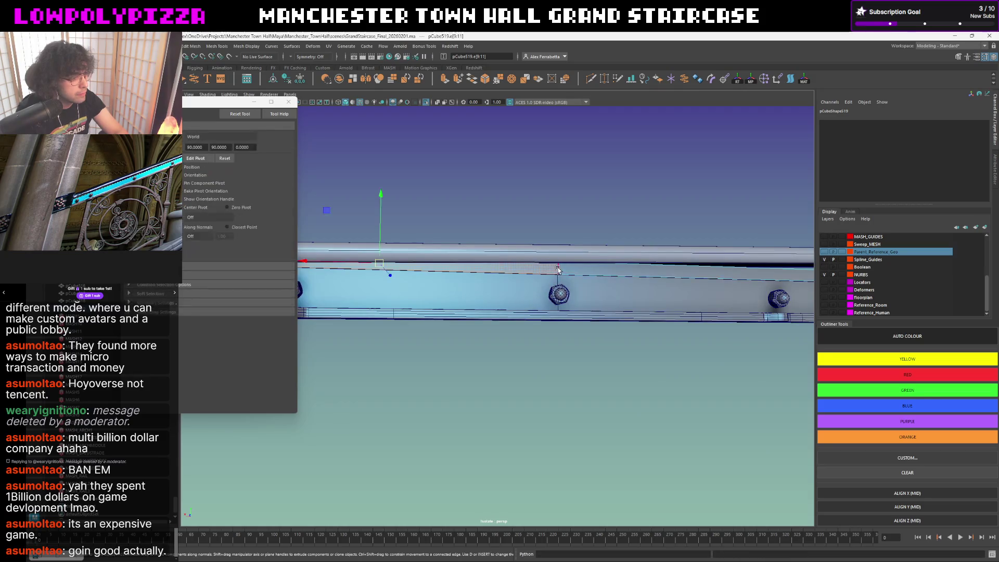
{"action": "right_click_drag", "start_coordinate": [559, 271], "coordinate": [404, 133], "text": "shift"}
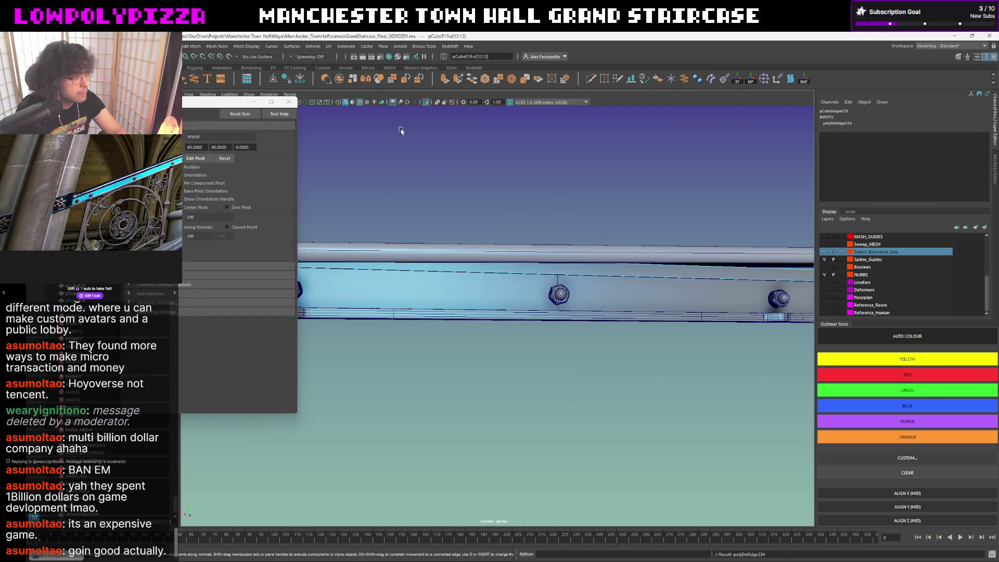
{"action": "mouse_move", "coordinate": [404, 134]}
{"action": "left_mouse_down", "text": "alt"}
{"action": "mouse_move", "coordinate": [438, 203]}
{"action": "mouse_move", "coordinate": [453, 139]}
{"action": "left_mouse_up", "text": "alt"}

§ **Work item**: State how many lines of the listing hold the string "coordinate", and add nothing else.

§ **Answer for the task**: 4